INFORMATION SUPPLIED:
------------------------------------------------------------
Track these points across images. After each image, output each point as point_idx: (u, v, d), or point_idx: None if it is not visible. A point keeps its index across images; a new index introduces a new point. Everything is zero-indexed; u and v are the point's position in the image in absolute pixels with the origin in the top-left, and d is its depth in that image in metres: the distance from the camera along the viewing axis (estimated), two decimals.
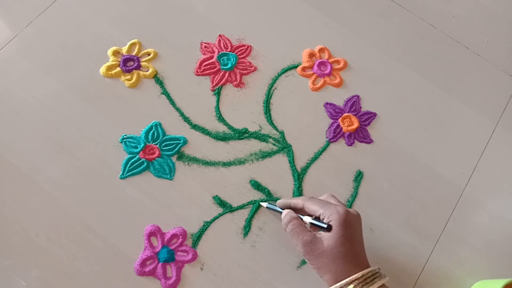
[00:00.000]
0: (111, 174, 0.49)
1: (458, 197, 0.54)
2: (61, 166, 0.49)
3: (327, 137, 0.55)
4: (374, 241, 0.50)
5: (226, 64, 0.56)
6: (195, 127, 0.53)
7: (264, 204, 0.49)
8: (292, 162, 0.53)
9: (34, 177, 0.48)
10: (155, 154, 0.51)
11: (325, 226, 0.40)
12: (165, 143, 0.52)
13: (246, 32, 0.59)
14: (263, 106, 0.55)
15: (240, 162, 0.52)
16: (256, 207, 0.50)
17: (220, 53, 0.57)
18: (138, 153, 0.50)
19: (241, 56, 0.58)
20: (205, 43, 0.58)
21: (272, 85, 0.57)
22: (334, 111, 0.56)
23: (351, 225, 0.41)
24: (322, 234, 0.41)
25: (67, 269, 0.45)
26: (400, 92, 0.59)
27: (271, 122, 0.55)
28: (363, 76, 0.59)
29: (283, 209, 0.46)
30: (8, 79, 0.52)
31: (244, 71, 0.57)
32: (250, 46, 0.58)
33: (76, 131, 0.51)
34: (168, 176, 0.50)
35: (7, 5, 0.57)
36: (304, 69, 0.58)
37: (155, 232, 0.47)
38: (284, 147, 0.54)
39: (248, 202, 0.50)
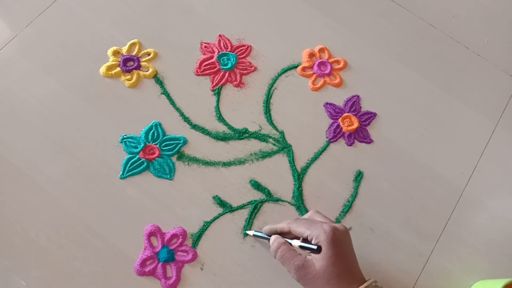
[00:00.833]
0: (111, 174, 0.49)
1: (458, 197, 0.54)
2: (61, 166, 0.49)
3: (327, 137, 0.55)
4: (374, 241, 0.50)
5: (226, 64, 0.56)
6: (195, 127, 0.53)
7: (250, 233, 0.48)
8: (292, 162, 0.53)
9: (34, 177, 0.48)
10: (155, 154, 0.51)
11: (315, 247, 0.39)
12: (165, 143, 0.52)
13: (246, 32, 0.59)
14: (263, 106, 0.55)
15: (240, 162, 0.52)
16: (252, 210, 0.50)
17: (220, 53, 0.57)
18: (138, 153, 0.50)
19: (241, 56, 0.58)
20: (205, 43, 0.58)
21: (272, 85, 0.57)
22: (334, 111, 0.56)
23: (340, 242, 0.40)
24: (313, 256, 0.40)
25: (67, 269, 0.45)
26: (400, 92, 0.59)
27: (271, 122, 0.55)
28: (363, 76, 0.59)
29: (270, 235, 0.45)
30: (8, 79, 0.52)
31: (244, 71, 0.57)
32: (250, 46, 0.58)
33: (76, 131, 0.51)
34: (168, 176, 0.50)
35: (7, 5, 0.57)
36: (304, 69, 0.58)
37: (155, 232, 0.47)
38: (284, 147, 0.54)
39: (248, 202, 0.50)
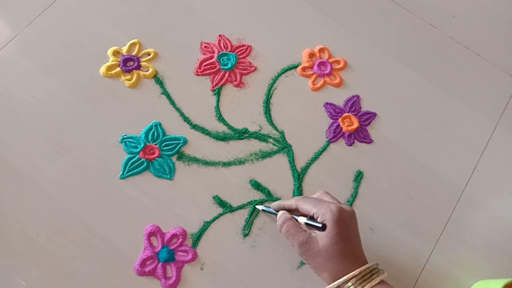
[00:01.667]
0: (111, 174, 0.49)
1: (458, 197, 0.54)
2: (61, 166, 0.49)
3: (327, 137, 0.55)
4: (374, 241, 0.50)
5: (226, 64, 0.56)
6: (195, 127, 0.53)
7: (260, 207, 0.49)
8: (292, 162, 0.53)
9: (34, 177, 0.48)
10: (155, 154, 0.51)
11: (320, 225, 0.40)
12: (165, 143, 0.52)
13: (246, 32, 0.59)
14: (263, 106, 0.55)
15: (240, 162, 0.52)
16: (252, 210, 0.50)
17: (220, 53, 0.57)
18: (138, 153, 0.50)
19: (241, 56, 0.58)
20: (205, 43, 0.58)
21: (272, 85, 0.57)
22: (334, 111, 0.56)
23: (345, 222, 0.40)
24: (317, 233, 0.41)
25: (67, 269, 0.45)
26: (400, 92, 0.59)
27: (271, 122, 0.55)
28: (363, 76, 0.59)
29: (277, 211, 0.46)
30: (8, 79, 0.52)
31: (244, 71, 0.57)
32: (250, 46, 0.58)
33: (76, 131, 0.51)
34: (168, 176, 0.50)
35: (7, 5, 0.57)
36: (304, 69, 0.58)
37: (155, 232, 0.47)
38: (284, 147, 0.54)
39: (248, 202, 0.50)
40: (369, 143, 0.55)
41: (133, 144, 0.51)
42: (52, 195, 0.48)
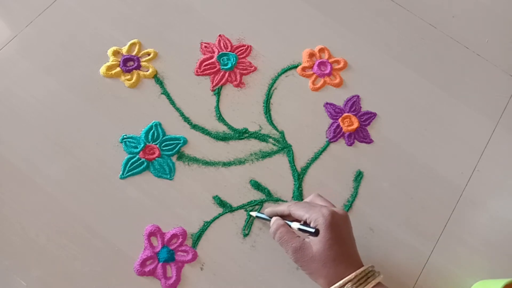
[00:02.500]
0: (111, 174, 0.49)
1: (458, 197, 0.54)
2: (61, 166, 0.49)
3: (327, 137, 0.55)
4: (374, 241, 0.50)
5: (226, 64, 0.56)
6: (195, 127, 0.53)
7: (254, 214, 0.49)
8: (292, 162, 0.53)
9: (34, 177, 0.48)
10: (155, 154, 0.51)
11: (313, 230, 0.40)
12: (165, 143, 0.52)
13: (246, 32, 0.59)
14: (263, 106, 0.55)
15: (240, 162, 0.52)
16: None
17: (220, 53, 0.57)
18: (138, 153, 0.50)
19: (241, 56, 0.58)
20: (205, 43, 0.58)
21: (272, 85, 0.57)
22: (334, 111, 0.56)
23: (338, 226, 0.40)
24: (311, 239, 0.41)
25: (67, 269, 0.45)
26: (400, 92, 0.59)
27: (271, 122, 0.55)
28: (363, 76, 0.59)
29: (271, 217, 0.46)
30: (8, 79, 0.52)
31: (244, 71, 0.57)
32: (250, 46, 0.58)
33: (76, 131, 0.51)
34: (168, 176, 0.50)
35: (7, 5, 0.57)
36: (304, 69, 0.58)
37: (155, 232, 0.47)
38: (284, 147, 0.54)
39: (248, 202, 0.50)
40: (369, 143, 0.55)
41: (133, 144, 0.51)
42: (52, 195, 0.48)
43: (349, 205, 0.51)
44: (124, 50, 0.56)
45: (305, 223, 0.42)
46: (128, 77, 0.54)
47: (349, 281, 0.38)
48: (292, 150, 0.53)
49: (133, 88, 0.54)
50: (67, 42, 0.55)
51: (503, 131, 0.58)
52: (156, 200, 0.49)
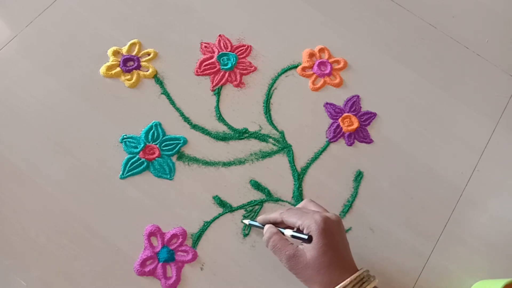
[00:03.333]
0: (111, 174, 0.49)
1: (458, 197, 0.54)
2: (61, 166, 0.49)
3: (327, 137, 0.55)
4: (374, 241, 0.50)
5: (226, 64, 0.56)
6: (195, 127, 0.53)
7: (247, 221, 0.48)
8: (292, 162, 0.53)
9: (34, 177, 0.48)
10: (155, 154, 0.51)
11: (306, 237, 0.39)
12: (165, 143, 0.52)
13: (246, 32, 0.59)
14: (263, 106, 0.55)
15: (240, 162, 0.52)
16: (251, 210, 0.50)
17: (220, 53, 0.57)
18: (138, 153, 0.50)
19: (241, 56, 0.58)
20: (205, 43, 0.58)
21: (272, 85, 0.57)
22: (334, 111, 0.56)
23: (331, 231, 0.40)
24: (305, 246, 0.40)
25: (67, 269, 0.45)
26: (400, 92, 0.59)
27: (271, 122, 0.55)
28: (363, 76, 0.59)
29: (263, 225, 0.45)
30: (8, 79, 0.53)
31: (244, 71, 0.57)
32: (250, 46, 0.58)
33: (76, 131, 0.51)
34: (168, 176, 0.50)
35: (7, 5, 0.57)
36: (304, 69, 0.58)
37: (155, 232, 0.47)
38: (284, 147, 0.54)
39: (248, 202, 0.50)
40: (369, 143, 0.55)
41: (133, 144, 0.51)
42: (52, 195, 0.48)
43: (349, 205, 0.51)
44: (124, 50, 0.56)
45: (298, 230, 0.41)
46: (128, 77, 0.54)
47: (344, 287, 0.38)
48: (292, 150, 0.53)
49: (133, 88, 0.54)
50: (67, 42, 0.55)
51: (503, 131, 0.58)
52: (156, 200, 0.49)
------------------------------------------------------------
TASK REQUIREMENTS:
Quote every entry exactly, with the pictures omitted.

EXERCISE RESULT:
Track these points across images. After each image, output each point as point_idx: (u, v, d), or point_idx: None if it is not visible. A point keeps its index across images; a new index introduces a new point. Everything is zero-indexed; u and v are the point's position in the image in absolute pixels with the origin in the top-left, and d is its depth in that image in metres: the distance from the camera along the viewing axis (estimated), two decimals.
[00:00.000]
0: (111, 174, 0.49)
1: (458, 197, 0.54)
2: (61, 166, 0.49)
3: (327, 137, 0.55)
4: (374, 241, 0.50)
5: (226, 64, 0.56)
6: (195, 127, 0.53)
7: (264, 204, 0.49)
8: (292, 162, 0.53)
9: (34, 177, 0.48)
10: (155, 154, 0.51)
11: (325, 226, 0.40)
12: (165, 143, 0.52)
13: (246, 32, 0.59)
14: (263, 106, 0.55)
15: (240, 162, 0.52)
16: (256, 207, 0.50)
17: (220, 53, 0.57)
18: (138, 153, 0.50)
19: (241, 56, 0.58)
20: (205, 43, 0.58)
21: (272, 85, 0.57)
22: (334, 111, 0.56)
23: (351, 225, 0.41)
24: (322, 234, 0.41)
25: (67, 269, 0.45)
26: (400, 92, 0.59)
27: (271, 122, 0.55)
28: (363, 76, 0.59)
29: (283, 209, 0.46)
30: (8, 79, 0.52)
31: (244, 71, 0.57)
32: (250, 46, 0.58)
33: (76, 131, 0.51)
34: (168, 176, 0.50)
35: (7, 5, 0.57)
36: (304, 69, 0.58)
37: (155, 232, 0.47)
38: (284, 147, 0.54)
39: (248, 202, 0.50)
[00:00.833]
0: (111, 174, 0.49)
1: (458, 197, 0.54)
2: (61, 166, 0.49)
3: (327, 137, 0.55)
4: (374, 241, 0.50)
5: (226, 64, 0.56)
6: (195, 127, 0.53)
7: (250, 233, 0.48)
8: (292, 162, 0.53)
9: (34, 177, 0.48)
10: (155, 154, 0.51)
11: (315, 247, 0.39)
12: (165, 143, 0.52)
13: (246, 32, 0.59)
14: (263, 106, 0.55)
15: (240, 162, 0.52)
16: (252, 210, 0.50)
17: (220, 53, 0.57)
18: (138, 153, 0.50)
19: (241, 56, 0.58)
20: (205, 43, 0.58)
21: (272, 85, 0.57)
22: (334, 111, 0.56)
23: (340, 242, 0.40)
24: (313, 256, 0.40)
25: (67, 269, 0.45)
26: (400, 92, 0.59)
27: (271, 122, 0.55)
28: (363, 76, 0.59)
29: (270, 235, 0.45)
30: (8, 79, 0.52)
31: (244, 71, 0.57)
32: (250, 46, 0.58)
33: (76, 131, 0.51)
34: (168, 176, 0.50)
35: (7, 5, 0.57)
36: (304, 69, 0.58)
37: (155, 232, 0.47)
38: (284, 147, 0.54)
39: (248, 202, 0.50)
[00:01.667]
0: (111, 174, 0.49)
1: (458, 197, 0.54)
2: (61, 166, 0.49)
3: (327, 137, 0.55)
4: (374, 241, 0.50)
5: (226, 64, 0.56)
6: (195, 127, 0.53)
7: (260, 207, 0.49)
8: (292, 162, 0.53)
9: (34, 177, 0.48)
10: (155, 154, 0.51)
11: (320, 225, 0.40)
12: (165, 143, 0.52)
13: (246, 32, 0.59)
14: (263, 106, 0.55)
15: (240, 162, 0.52)
16: (252, 210, 0.50)
17: (220, 53, 0.57)
18: (138, 153, 0.50)
19: (241, 56, 0.58)
20: (205, 43, 0.58)
21: (272, 85, 0.57)
22: (334, 111, 0.56)
23: (345, 222, 0.40)
24: (317, 233, 0.41)
25: (67, 269, 0.45)
26: (400, 92, 0.59)
27: (271, 122, 0.55)
28: (363, 76, 0.59)
29: (277, 211, 0.46)
30: (8, 79, 0.52)
31: (244, 71, 0.57)
32: (250, 46, 0.58)
33: (76, 131, 0.51)
34: (168, 176, 0.50)
35: (7, 5, 0.57)
36: (304, 69, 0.58)
37: (155, 232, 0.47)
38: (284, 147, 0.54)
39: (248, 202, 0.50)
40: (369, 143, 0.55)
41: (133, 144, 0.51)
42: (52, 195, 0.48)
[00:02.500]
0: (111, 174, 0.49)
1: (458, 197, 0.54)
2: (61, 166, 0.49)
3: (327, 137, 0.55)
4: (374, 241, 0.50)
5: (226, 64, 0.56)
6: (195, 127, 0.53)
7: (254, 214, 0.49)
8: (292, 162, 0.53)
9: (34, 177, 0.48)
10: (155, 154, 0.51)
11: (313, 230, 0.40)
12: (165, 143, 0.52)
13: (246, 32, 0.59)
14: (263, 106, 0.55)
15: (240, 162, 0.52)
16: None
17: (220, 53, 0.57)
18: (138, 153, 0.50)
19: (241, 56, 0.58)
20: (205, 43, 0.58)
21: (272, 85, 0.57)
22: (334, 111, 0.56)
23: (338, 226, 0.40)
24: (311, 239, 0.41)
25: (67, 269, 0.45)
26: (400, 92, 0.59)
27: (271, 122, 0.55)
28: (363, 76, 0.59)
29: (271, 217, 0.46)
30: (8, 79, 0.52)
31: (244, 71, 0.57)
32: (250, 46, 0.58)
33: (76, 131, 0.51)
34: (168, 176, 0.50)
35: (7, 5, 0.57)
36: (304, 69, 0.58)
37: (155, 232, 0.47)
38: (284, 147, 0.54)
39: (248, 202, 0.50)
40: (369, 143, 0.55)
41: (133, 144, 0.51)
42: (52, 195, 0.48)
43: (349, 205, 0.51)
44: (124, 50, 0.56)
45: (305, 223, 0.42)
46: (128, 77, 0.54)
47: (349, 281, 0.38)
48: (292, 150, 0.53)
49: (133, 88, 0.54)
50: (67, 42, 0.55)
51: (503, 131, 0.58)
52: (156, 200, 0.49)
[00:03.333]
0: (111, 174, 0.49)
1: (458, 197, 0.54)
2: (61, 166, 0.49)
3: (327, 137, 0.55)
4: (374, 241, 0.50)
5: (226, 64, 0.56)
6: (195, 127, 0.53)
7: (247, 221, 0.48)
8: (292, 162, 0.53)
9: (34, 177, 0.48)
10: (155, 154, 0.51)
11: (306, 237, 0.39)
12: (165, 143, 0.52)
13: (246, 32, 0.59)
14: (263, 106, 0.55)
15: (240, 162, 0.52)
16: (251, 210, 0.50)
17: (220, 53, 0.57)
18: (138, 153, 0.50)
19: (241, 56, 0.58)
20: (205, 43, 0.58)
21: (272, 85, 0.57)
22: (334, 111, 0.56)
23: (331, 231, 0.40)
24: (305, 246, 0.40)
25: (67, 269, 0.45)
26: (400, 92, 0.59)
27: (271, 122, 0.55)
28: (363, 76, 0.59)
29: (263, 225, 0.45)
30: (8, 79, 0.53)
31: (244, 71, 0.57)
32: (250, 46, 0.58)
33: (76, 131, 0.51)
34: (168, 176, 0.50)
35: (7, 5, 0.57)
36: (304, 69, 0.58)
37: (155, 232, 0.47)
38: (284, 147, 0.54)
39: (248, 202, 0.50)
40: (369, 143, 0.55)
41: (133, 144, 0.51)
42: (52, 195, 0.48)
43: (349, 205, 0.51)
44: (124, 50, 0.56)
45: (298, 230, 0.41)
46: (128, 77, 0.54)
47: (344, 287, 0.38)
48: (292, 150, 0.53)
49: (133, 88, 0.54)
50: (67, 42, 0.55)
51: (503, 131, 0.58)
52: (156, 200, 0.49)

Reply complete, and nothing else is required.